Conclusion: Our findings suggest that Co²⁺ enhances TNF-α and IL-6 secretion in PPFs by upregulating glycolysis. This glycolytic regulation of cytokine production appears to be mediated by the PI3K/AKT signaling pathway, identifying it as a potential novel therapeutic target for preventing aseptic loosening.
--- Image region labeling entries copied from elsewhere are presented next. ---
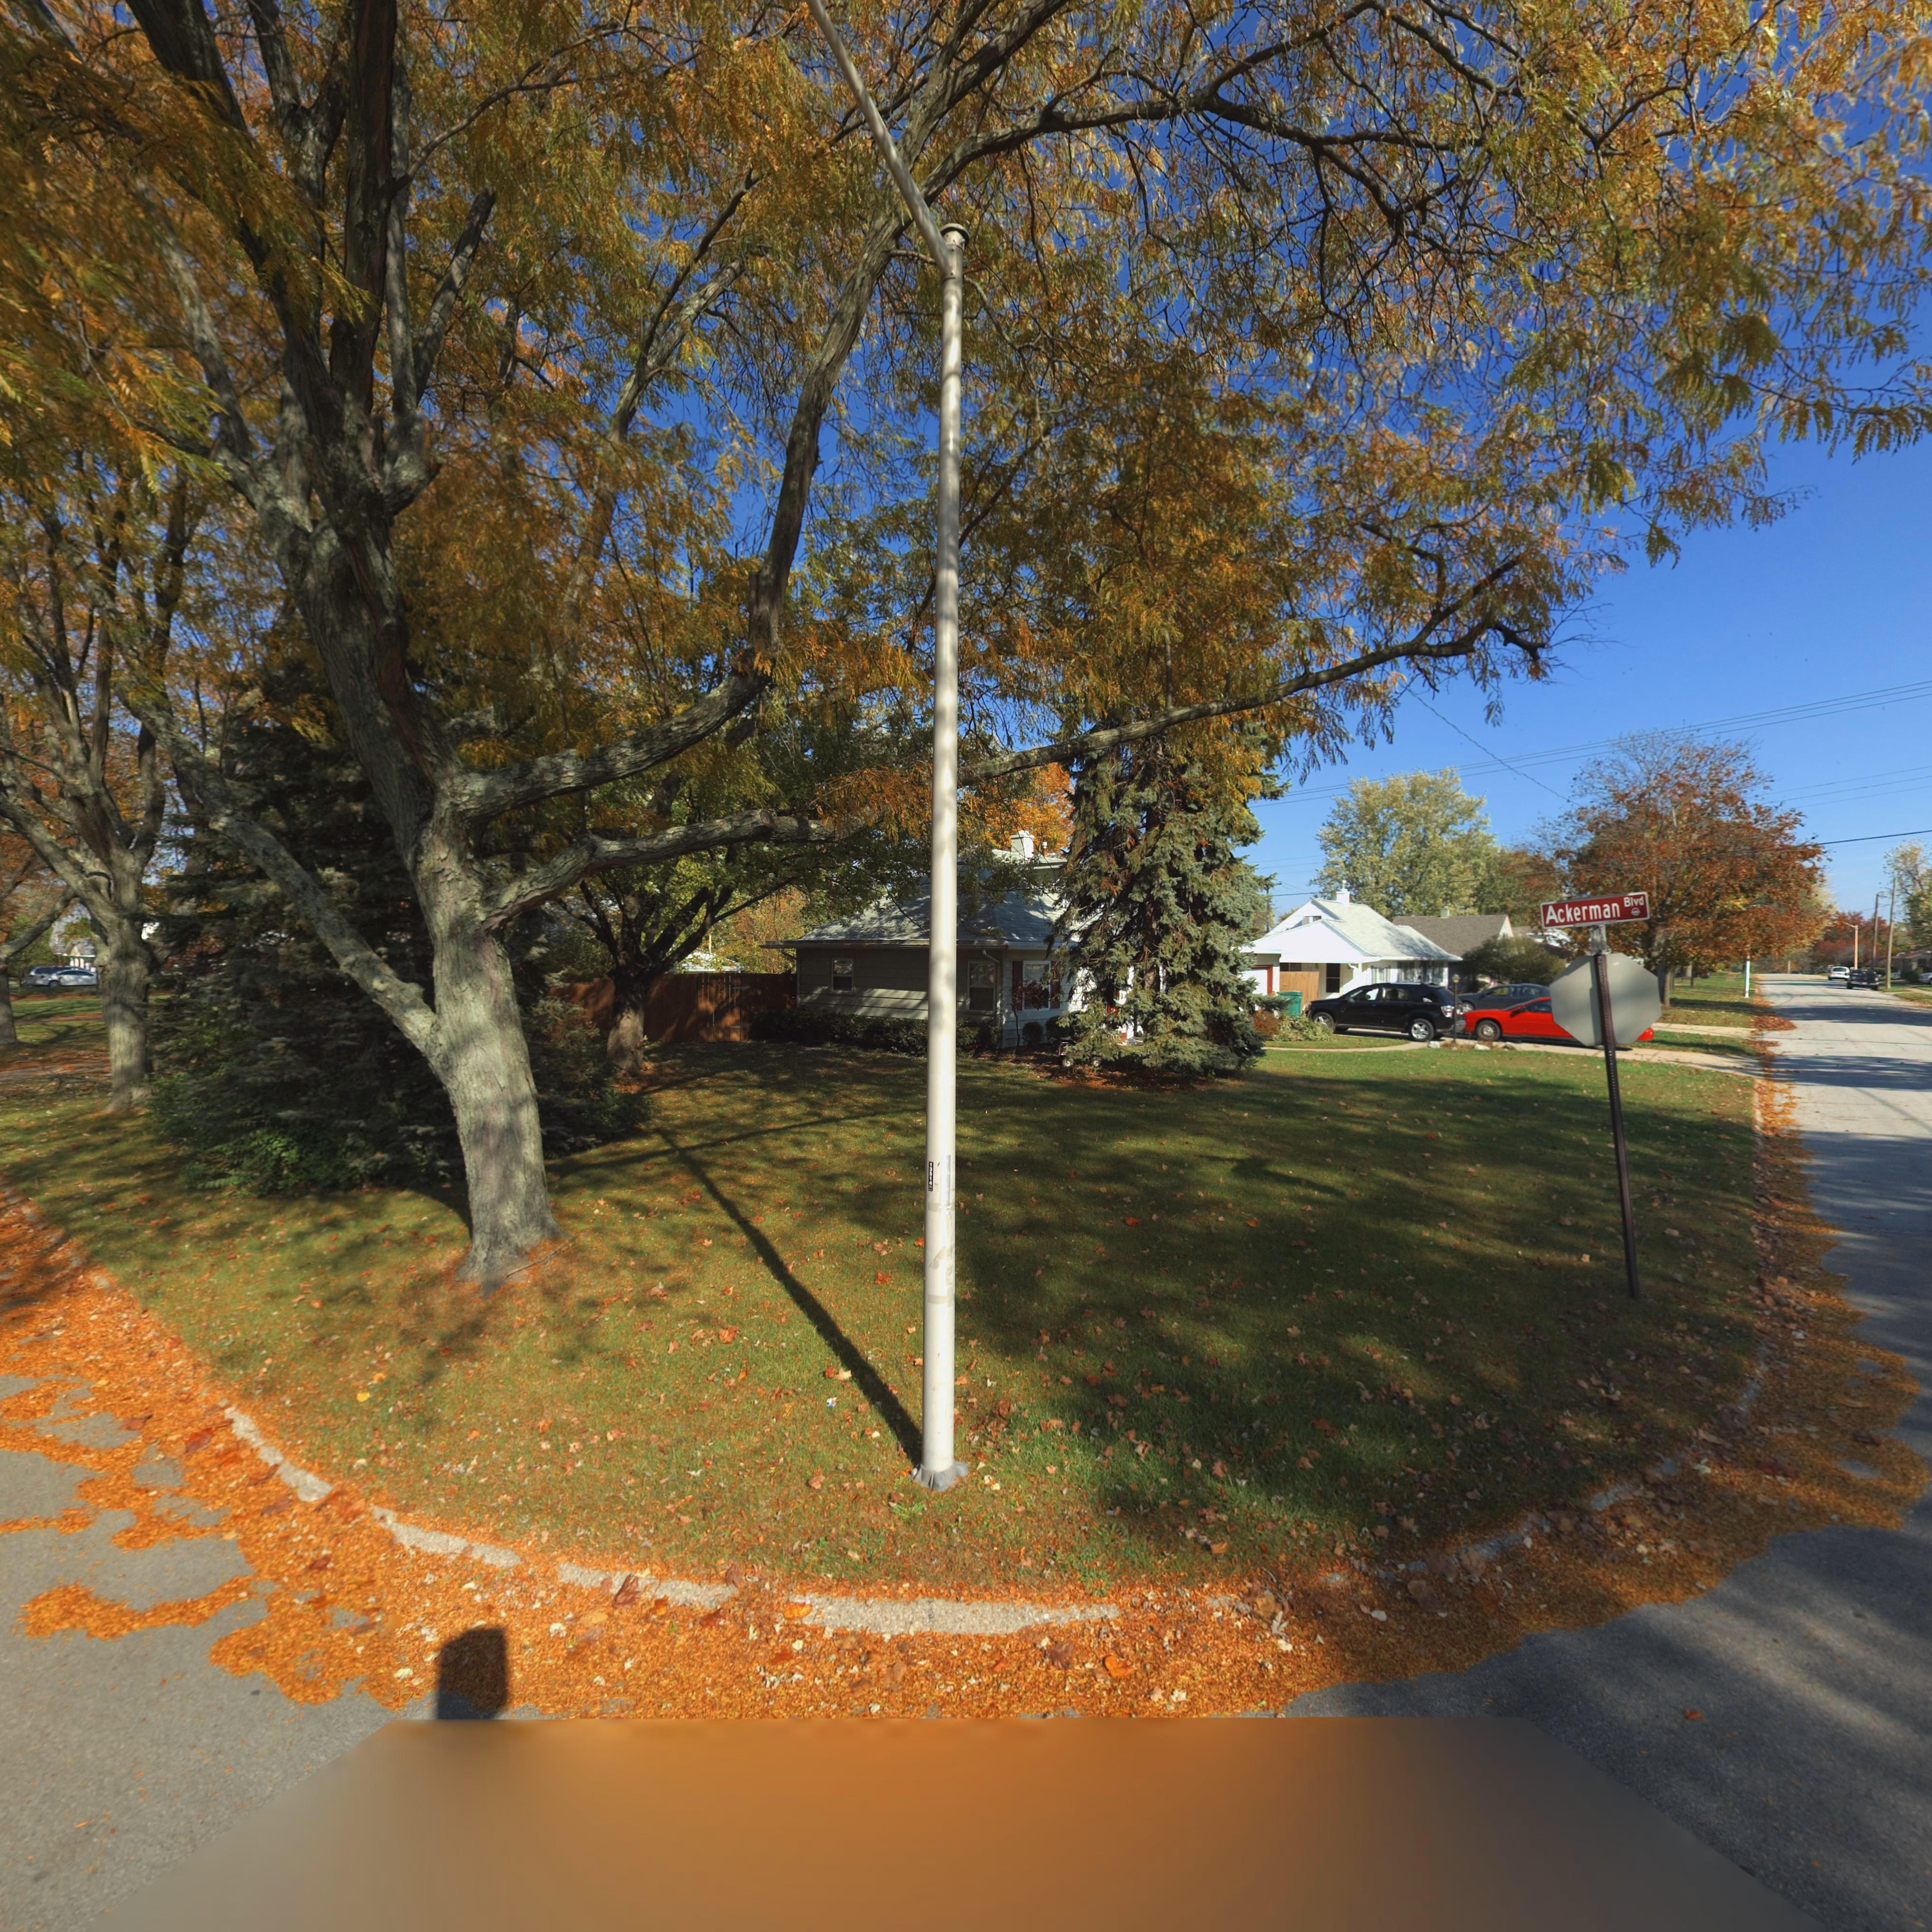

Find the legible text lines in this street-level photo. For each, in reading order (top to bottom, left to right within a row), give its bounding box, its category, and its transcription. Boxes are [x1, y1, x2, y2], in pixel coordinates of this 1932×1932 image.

[1543, 893, 1647, 927] StreetName: Ackerman Blvd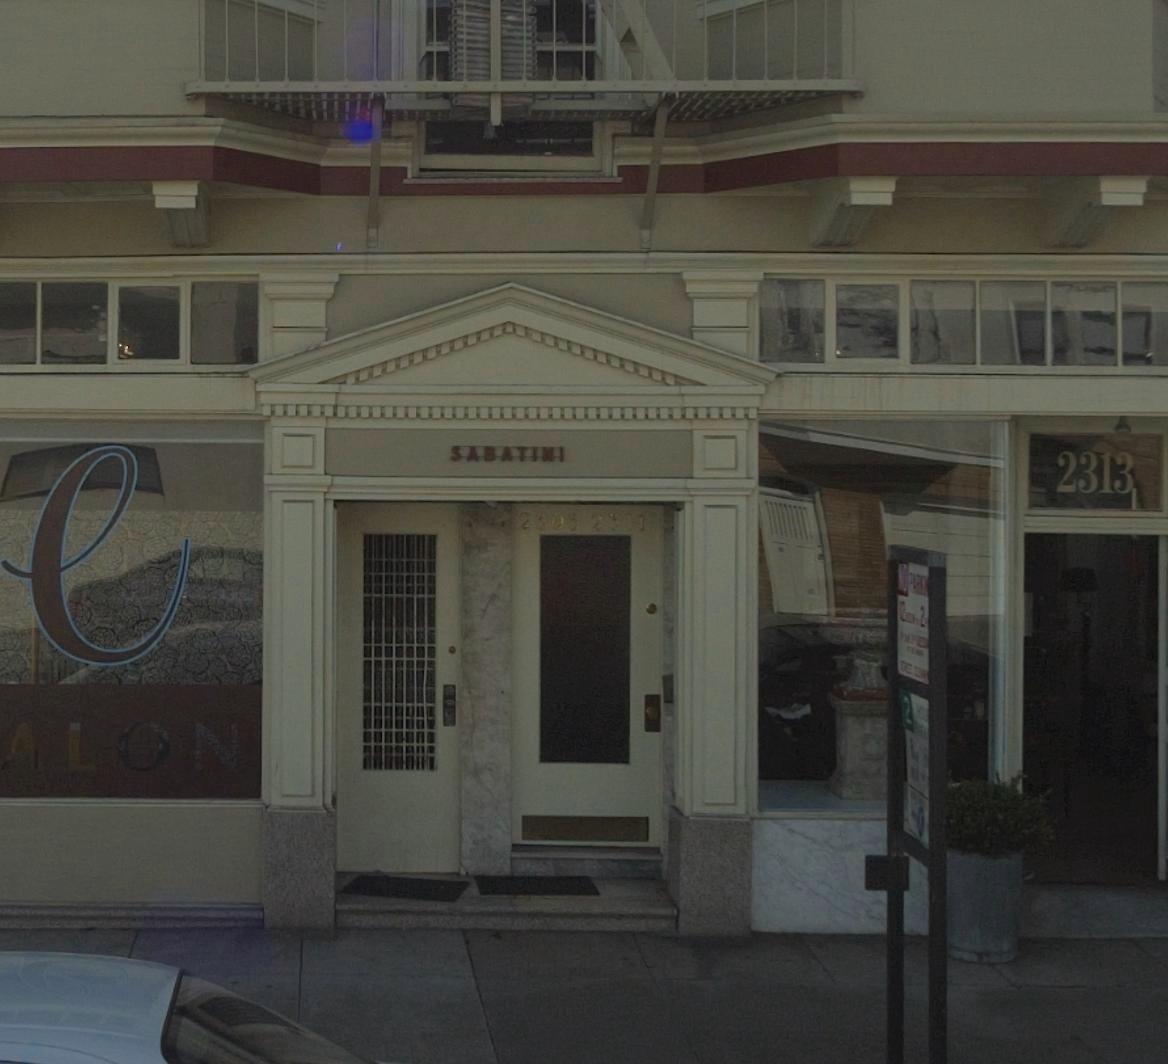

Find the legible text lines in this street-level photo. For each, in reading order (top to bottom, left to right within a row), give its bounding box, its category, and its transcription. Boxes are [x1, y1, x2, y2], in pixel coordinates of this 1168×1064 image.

[448, 443, 568, 465] BusinessName: SABATINI
[1052, 447, 1138, 497] StreetNumber: 2313
[516, 509, 580, 534] StreetNumber: 2305
[588, 509, 648, 535] StreetNumber: 23**
[24, 441, 195, 668] BusinessName: e
[917, 603, 927, 631] None: 2
[900, 692, 916, 729] None: 2
[0, 717, 243, 776] BusinessName: ALON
Keywords: Co2+; aseptic loosening; fibroblast; glycolysis; proinflammatory cytokines.

FIGURE 1

Glucose and lactate levels. After passaging the cells for 4 times, we used glucose assay kit and lactate assay kit to measure glucose (a) and lactate (b) levels. Results in a–b are pooled from three different cell lines. Values are the mean ± SEM. ** = P < 0.05; *** = P < 0.01; **** = P < 0.001.

FIGURE 2

Glycolysis and secretory function of PPFs after Co²⁺ stimulation. (a,b), the periprosthetic fibroblast-like cells were stimulated with Co²⁺ or phosphate-buffered saline (PBS) as vehicle control, for 24 h, followed by measurement of the Glucose (a) and Lactate (b). (c,d), the periprosthetic fibroblast-like cells were stimulated with Co²⁺ or phosphate-buffered saline (PBS) as vehicle control, for 24 h, the expression of messenger RNA (mRNA) for HK2 (c) and GLUT1 (d) were determined by quantitative polymerase chain reaction (qPCR). (e,f), Supernatants from PPFs cultures were prepared after 24 h of Co²⁺ stimulation and were analyzed for secretion of IL-6 (e) and TNF-α (f). Results in a–g are pooled from three different cell lines. Values are the mean ± SEM. *** = P < 0.01; **** = P < 0.001.

FIGURE 3

effect of inhibition of glycolysis on the periprosthetic fibroblast-like cells function. (a,b) (a) Lactate and (b) glucose in the supernatant 24 h after Co²⁺ or PBS stimulation in the presence or absence of glycolysis inhibitors (2-DG: 50 mM in PBS). (c) The periprosthetic fibroblast-like cells were cultured in the presence of Co²⁺ or PBS, with or without 2-DG (50 mM in PBS) or no glucose (NG) medium. Cellular proliferation was determined by MTT assay on day 4. (d,e) In the presence of Co²⁺ or PBS as carrier control, the PPFs were cultured with or without 2DG (50 mM) pretreatment. Supernatant from cell cultures was prepared after 24 h of Co²⁺ stimulation and were analyzed for secretion of IL-6 (d) and TNF-α (e). (f,g) the periprosthetic fibroblast-like cells were stimulated with Co²⁺ or PBS), with or without 2-DG (50 mM in PBS), the mRNA for GLUT1 (f) and HK2 (g) were determined by qPCR. Results in a–g are pooled from three different cell lines. Values are the mean ± SEM. ** = P < 0.05; **** = P < 0.001.

FIGURE 4

Role of PI3K/AKT pathway in increased glycolysis and functional changes of Co²⁺ stimulated periprosthetic fibroblast-like cells. (a) The periprosthetic fibroblast-like cells (n = 3 cell lines) was first incubated with an PI3K inhibitor (LY294002) at different concentrations for 1 hour and then stimulated with Co²⁺ or PBS for 15 min. P-AKT, AKT and actin expression was determined my WB. (b,c) In the presence or absence of inhibitors, Supernatant from cell cultures was prepared and the secretion of IL-6 (b) and TNF-α (c) was analyzed. (d,e) In the presence or absence of inhibitors, glucose (d) and lactate (e) in supernatant after Co²⁺ or PBS stimulation for 24 h. (f,g) The periprosthetic fibroblast-like cells were cultured with or without LY294002. The mRNA expression of GLUT1 (f) and HK2 (g) was determined by qPCR. Results in b–g are pooled from four different cell lines. Values are the mean ± SEM. *** = P < 0.01; **** = P < 0.001.